**What you will do**
Return all of the entries below, word for word. Omit each picture.

**Dataset entries**
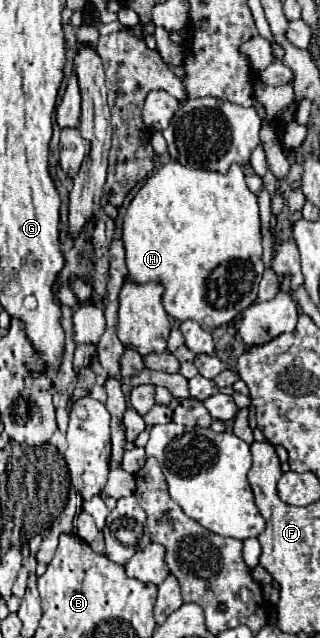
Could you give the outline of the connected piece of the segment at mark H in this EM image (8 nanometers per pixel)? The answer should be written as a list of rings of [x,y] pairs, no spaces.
[[[168,162],[146,180],[124,214],[122,240],[126,248],[128,276],[136,284],[164,284],[164,310],[180,322],[194,320],[210,332],[228,324],[258,298],[258,284],[264,274],[260,228],[256,194],[246,186],[246,176],[238,164],[230,166],[226,174],[220,174],[188,168],[180,162]]]

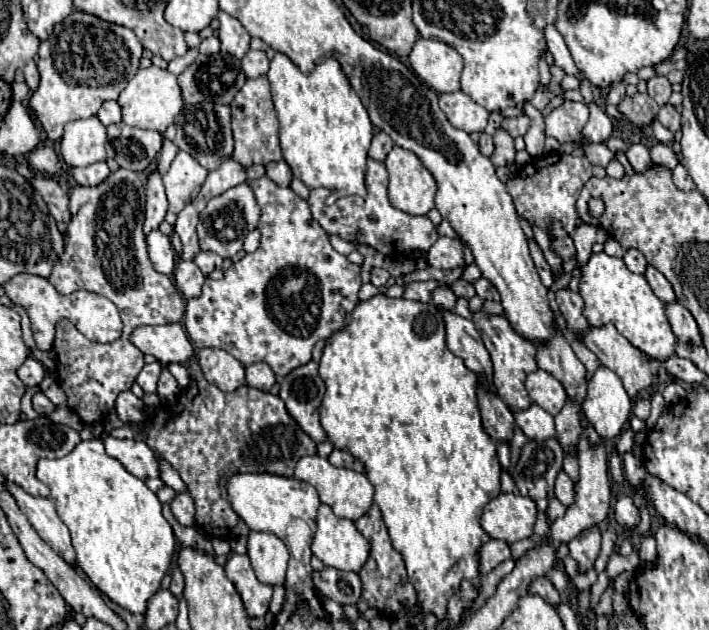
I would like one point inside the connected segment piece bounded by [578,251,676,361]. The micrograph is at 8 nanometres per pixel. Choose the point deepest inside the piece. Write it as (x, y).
(611, 294)

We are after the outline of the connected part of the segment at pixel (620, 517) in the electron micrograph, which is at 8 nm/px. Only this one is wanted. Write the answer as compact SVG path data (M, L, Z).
M620 497L616 501L616 507L614 507L614 513L616 513L616 521L620 525L624 525L626 529L634 529L640 525L640 511L638 507L634 505L632 497Z

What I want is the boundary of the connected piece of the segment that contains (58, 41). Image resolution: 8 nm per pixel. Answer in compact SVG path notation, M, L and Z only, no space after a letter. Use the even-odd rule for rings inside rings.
M72 11L38 49L40 85L30 95L30 109L46 135L58 141L66 123L96 115L104 101L116 99L124 89L122 85L138 71L140 57L142 45L130 29L82 11Z

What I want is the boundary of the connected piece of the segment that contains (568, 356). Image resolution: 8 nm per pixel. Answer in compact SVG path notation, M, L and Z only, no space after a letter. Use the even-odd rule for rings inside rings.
M556 331L554 339L536 347L538 367L552 373L564 385L568 399L578 401L578 405L582 405L582 401L586 399L586 367L574 355L562 333Z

**Finished task**
Could you give the outline of the connected piece of the segment at mark H in this EM image (8 nanometers per pixel)? The answer should be written as a list of rings of [x,y] pairs, no spaces.
[[[168,162],[146,180],[124,214],[122,240],[126,248],[128,276],[136,284],[164,284],[164,310],[180,322],[194,320],[210,332],[228,324],[258,298],[258,284],[264,274],[260,228],[256,194],[246,186],[246,176],[238,164],[230,166],[226,174],[220,174],[188,168],[180,162]]]

I would like one point inside the connected segment piece bounded by [578,251,676,361]. The micrograph is at 8 nanometres per pixel. Choose the point deepest inside the piece. Write it as (x, y).
(611, 294)

We are after the outline of the connected part of the segment at pixel (620, 517) in the electron micrograph, which is at 8 nm/px. Only this one is wanted. Write the answer as compact SVG path data (M, L, Z).
M620 497L616 501L616 507L614 507L614 513L616 513L616 521L620 525L624 525L626 529L634 529L640 525L640 511L638 507L634 505L632 497Z

What I want is the boundary of the connected piece of the segment that contains (58, 41). Image resolution: 8 nm per pixel. Answer in compact SVG path notation, M, L and Z only, no space after a letter. Use the even-odd rule for rings inside rings.
M72 11L38 49L40 85L30 95L30 109L46 135L58 141L66 123L96 115L104 101L116 99L124 89L122 85L138 71L140 57L142 45L130 29L82 11Z

What I want is the boundary of the connected piece of the segment that contains (568, 356). Image resolution: 8 nm per pixel. Answer in compact SVG path notation, M, L and Z only, no space after a letter. Use the even-odd rule for rings inside rings.
M556 331L554 339L536 347L538 367L552 373L564 385L568 399L578 401L578 405L582 405L582 401L586 399L586 367L574 355L562 333Z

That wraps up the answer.